# rbc direct investing drips



## irish83 (Jul 20, 2009)

Hi

I am a bit confused about how drips work. Can any dividend paying stock be drip or if not how do you find out which ones can be? Has any one using RBC set up a Drip program? Thanks for the help!


----------



## billiam (Aug 24, 2009)

You should call RBC and ask if they have a list of companies that they will DRIP for you and their set up procedures (forms required to be completed). 

Remember that these type of DRIP's which are referred to as "synthetic" only allow whole shares to be acquired under the DRIP, no fractional shares. Therefore you will need to generate enough dividends from the particular stock you hold to acquire at least one share else you will just be paid cash. You also cannot make OCP's to acquire more shares without incurring commission fees.


----------



## Sampson (Apr 3, 2009)

irish83 said:


> Can any dividend paying stock be drip or if not how do you find out which ones can be?

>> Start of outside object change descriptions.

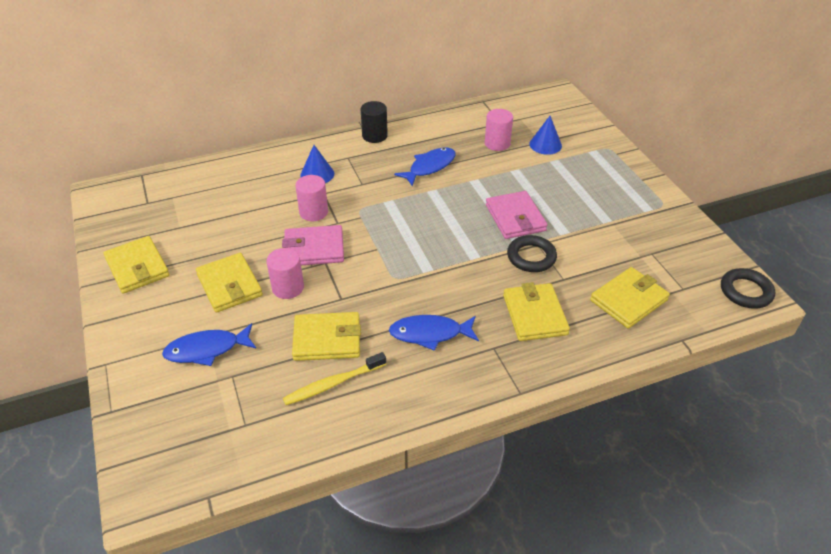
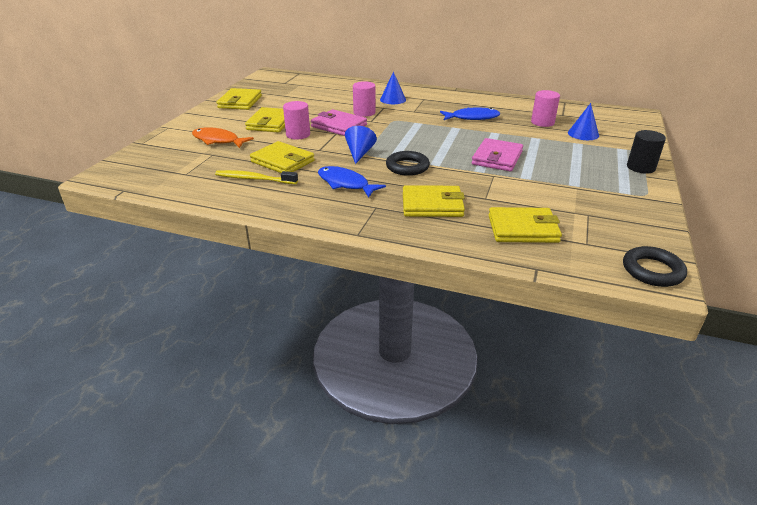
camera: 40 degrees right, 10 degrees down
blue fish [162,323,256,366] -> orange fish [192,127,254,148]
black cylinder [361,101,388,143] -> black cylinder moved to [627,130,666,174]
yellow wallet [503,282,570,341] -> yellow wallet turned 60 degrees clockwise [403,185,465,217]
black ring [507,235,557,272] -> black ring moved to [386,151,430,176]
none -> blue cone [345,126,377,164]

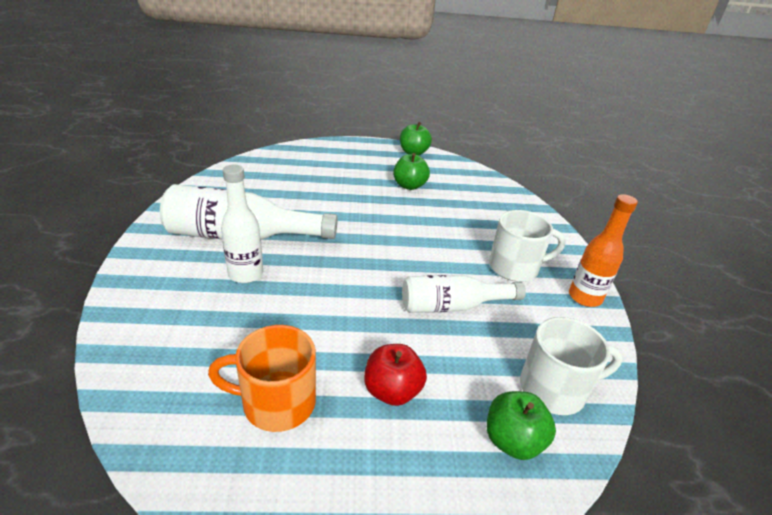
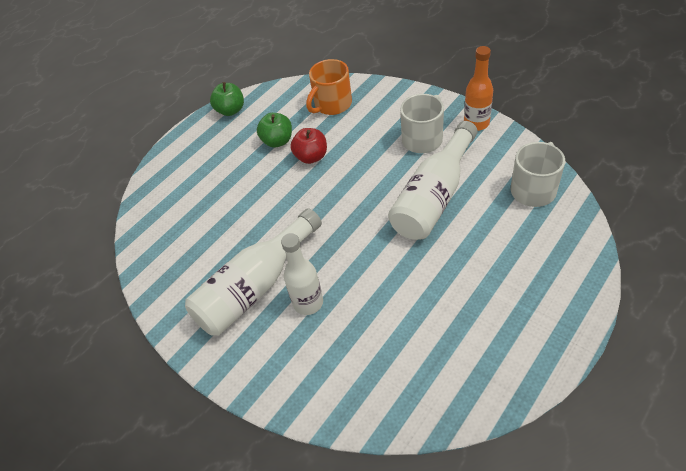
camera: 40 degrees left, 15 degrees up
orange mug [208,325,316,432] -> orange mug moved to [306,59,352,115]
red apple [364,344,427,406] -> red apple moved to [290,128,327,164]
white bottle [402,275,526,313] -> white bottle [388,121,477,240], size x1.53
green apple [487,391,556,460] -> none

RBC does have a list of companies for which they offer synthetic drips - they do not publish the list, and the only way to find out is by calling and asking about a specific holding.



irish83 said:


> Has any one using RBC set up a Drip program? Thanks for the help!


I've got the synthetic drips on in my accounts, the one issue is that its an all-or-none endeavor, you can not choose individual holdings within the account to drip.

Note, this is synthetic drip only.

If you want to setup REAL drips, you'll need to get RBC to issue stock certificates ($50 ea.), then you can use that to register with the management Co. (e.g. Compushare or whomever for company X) - and do it after. This method WILL allow you to repurchase shares directly with no commissions, and in some instances hold fractional shares, and fully benefit from any drip discount the issuing co. may offer.

Note about RBC synthetic drips, they do pass on discount in some cases, but for this, you also have to call in and ask.

Good luck!


----------